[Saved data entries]
((

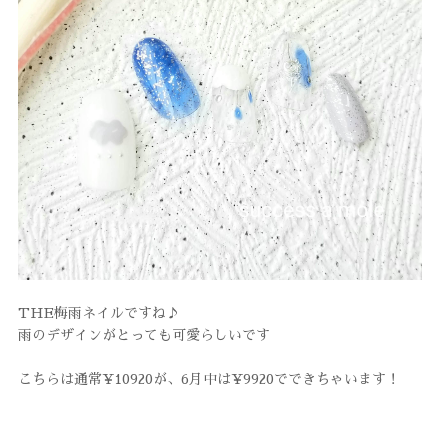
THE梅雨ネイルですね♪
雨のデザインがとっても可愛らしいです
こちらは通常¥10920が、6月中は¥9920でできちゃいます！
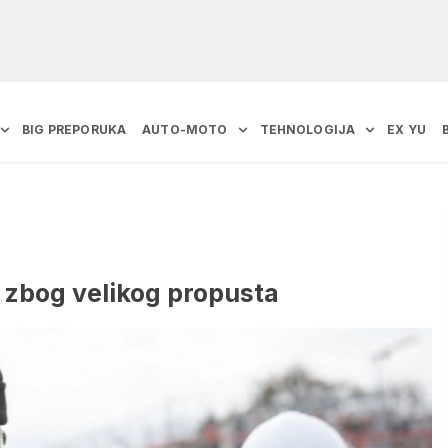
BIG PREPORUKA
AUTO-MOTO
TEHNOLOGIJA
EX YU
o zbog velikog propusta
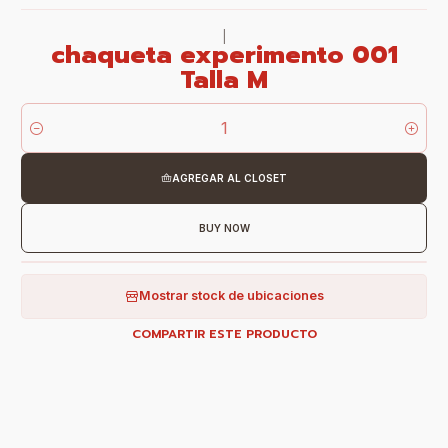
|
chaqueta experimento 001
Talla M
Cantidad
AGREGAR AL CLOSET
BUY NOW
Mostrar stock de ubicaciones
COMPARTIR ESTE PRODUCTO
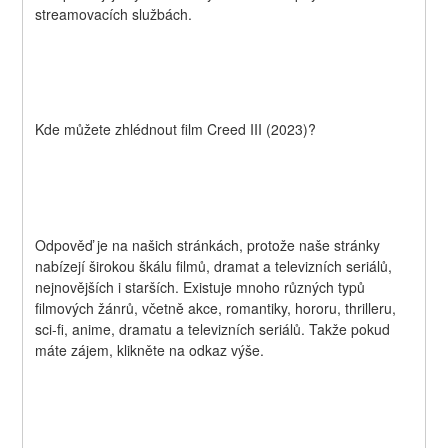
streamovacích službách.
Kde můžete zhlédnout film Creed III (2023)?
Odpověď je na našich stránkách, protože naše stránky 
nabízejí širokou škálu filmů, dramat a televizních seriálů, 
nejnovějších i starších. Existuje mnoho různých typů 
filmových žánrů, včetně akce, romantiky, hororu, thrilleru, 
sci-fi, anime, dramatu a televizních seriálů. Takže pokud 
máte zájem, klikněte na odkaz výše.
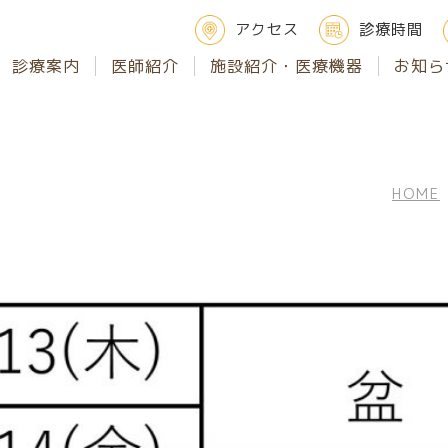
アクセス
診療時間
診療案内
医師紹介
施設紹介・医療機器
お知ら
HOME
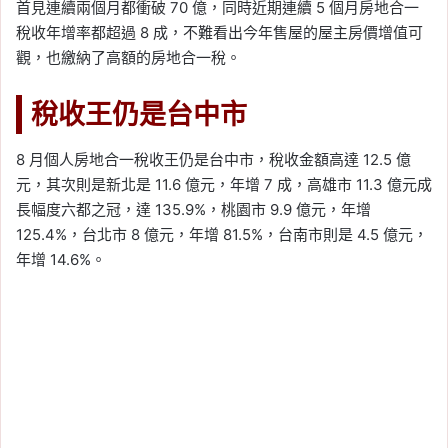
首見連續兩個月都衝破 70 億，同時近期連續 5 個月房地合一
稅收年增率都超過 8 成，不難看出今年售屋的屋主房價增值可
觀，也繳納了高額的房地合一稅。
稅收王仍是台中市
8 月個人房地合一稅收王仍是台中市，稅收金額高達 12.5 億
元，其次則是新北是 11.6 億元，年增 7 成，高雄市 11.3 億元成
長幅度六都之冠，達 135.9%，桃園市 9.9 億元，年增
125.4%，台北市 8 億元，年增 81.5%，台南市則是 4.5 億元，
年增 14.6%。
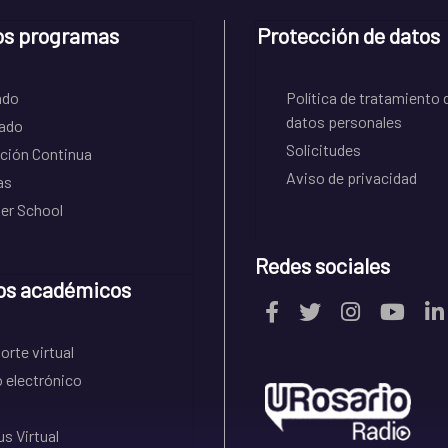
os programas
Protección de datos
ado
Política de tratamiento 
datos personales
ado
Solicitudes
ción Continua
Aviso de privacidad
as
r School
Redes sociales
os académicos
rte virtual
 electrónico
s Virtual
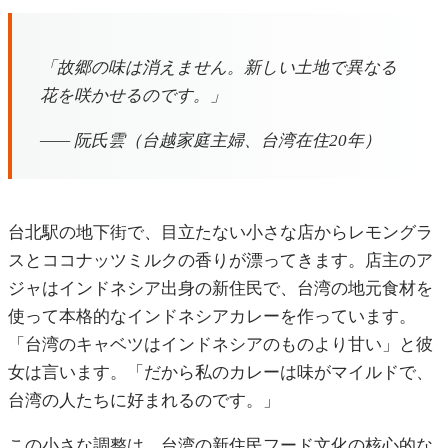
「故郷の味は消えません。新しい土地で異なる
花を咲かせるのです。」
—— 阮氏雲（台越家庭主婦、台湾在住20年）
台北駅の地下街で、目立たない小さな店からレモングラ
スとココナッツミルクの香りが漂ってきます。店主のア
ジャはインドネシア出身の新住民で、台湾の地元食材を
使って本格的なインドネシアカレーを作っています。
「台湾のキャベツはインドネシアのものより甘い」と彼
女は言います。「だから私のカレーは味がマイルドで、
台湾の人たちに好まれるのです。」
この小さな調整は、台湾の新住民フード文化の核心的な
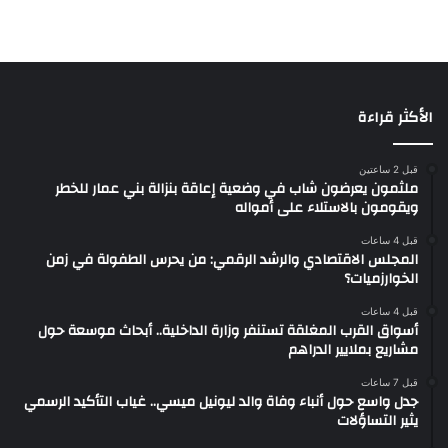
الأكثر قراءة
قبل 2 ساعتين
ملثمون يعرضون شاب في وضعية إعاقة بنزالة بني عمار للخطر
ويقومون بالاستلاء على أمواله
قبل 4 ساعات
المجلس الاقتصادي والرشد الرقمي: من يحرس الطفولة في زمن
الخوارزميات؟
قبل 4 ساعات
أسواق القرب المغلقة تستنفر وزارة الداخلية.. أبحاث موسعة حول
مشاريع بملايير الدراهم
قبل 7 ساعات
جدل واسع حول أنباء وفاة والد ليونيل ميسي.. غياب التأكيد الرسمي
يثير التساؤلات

))

WORK TO BE COMPLETED:
Set down all of the data word for word; no pictures belong in it.

RESPONSE:
THE梅雨ネイルですね♪
雨のデザインがとっても可愛らしいです
こちらは通常¥10920が、6月中は¥9920でできちゃいます！
BIG PREPORUKA
AUTO-MOTO
TEHNOLOGIJA
EX YU
o zbog velikog propusta
|
chaqueta experimento 001
Talla M
Cantidad
AGREGAR AL CLOSET
BUY NOW
Mostrar stock de ubicaciones
COMPARTIR ESTE PRODUCTO
streamovacích službách.
Kde můžete zhlédnout film Creed III (2023)?
Odpověď je na našich stránkách, protože naše stránky 
nabízejí širokou škálu filmů, dramat a televizních seriálů, 
nejnovějších i starších. Existuje mnoho různých typů 
filmových žánrů, včetně akce, romantiky, hororu, thrilleru, 
sci-fi, anime, dramatu a televizních seriálů. Takže pokud 
máte zájem, klikněte na odkaz výše.
アクセス
診療時間
診療案内
医師紹介
施設紹介・医療機器
お知ら
HOME
首見連續兩個月都衝破 70 億，同時近期連續 5 個月房地合一
稅收年增率都超過 8 成，不難看出今年售屋的屋主房價增值可
觀，也繳納了高額的房地合一稅。
稅收王仍是台中市
8 月個人房地合一稅收王仍是台中市，稅收金額高達 12.5 億
元，其次則是新北是 11.6 億元，年增 7 成，高雄市 11.3 億元成
長幅度六都之冠，達 135.9%，桃園市 9.9 億元，年增
125.4%，台北市 8 億元，年增 81.5%，台南市則是 4.5 億元，
年增 14.6%。
os programas
Protección de datos
ado
Política de tratamiento 
datos personales
ado
Solicitudes
ción Continua
Aviso de privacidad
as
r School
Redes sociales
os académicos
rte virtual
 electrónico
s Virtual
「故郷の味は消えません。新しい土地で異なる
花を咲かせるのです。」
—— 阮氏雲（台越家庭主婦、台湾在住20年）
台北駅の地下街で、目立たない小さな店からレモングラ
スとココナッツミルクの香りが漂ってきます。店主のア
ジャはインドネシア出身の新住民で、台湾の地元食材を
使って本格的なインドネシアカレーを作っています。
「台湾のキャベツはインドネシアのものより甘い」と彼
女は言います。「だから私のカレーは味がマイルドで、
台湾の人たちに好まれるのです。」
この小さな調整は、台湾の新住民フード文化の核心的な
الأكثر قراءة
قبل 2 ساعتين
ملثمون يعرضون شاب في وضعية إعاقة بنزالة بني عمار للخطر
ويقومون بالاستلاء على أمواله
قبل 4 ساعات
المجلس الاقتصادي والرشد الرقمي: من يحرس الطفولة في زمن
الخوارزميات؟
قبل 4 ساعات
أسواق القرب المغلقة تستنفر وزارة الداخلية.. أبحاث موسعة حول
مشاريع بملايير الدراهم
قبل 7 ساعات
جدل واسع حول أنباء وفاة والد ليونيل ميسي.. غياب التأكيد الرسمي
يثير التساؤلات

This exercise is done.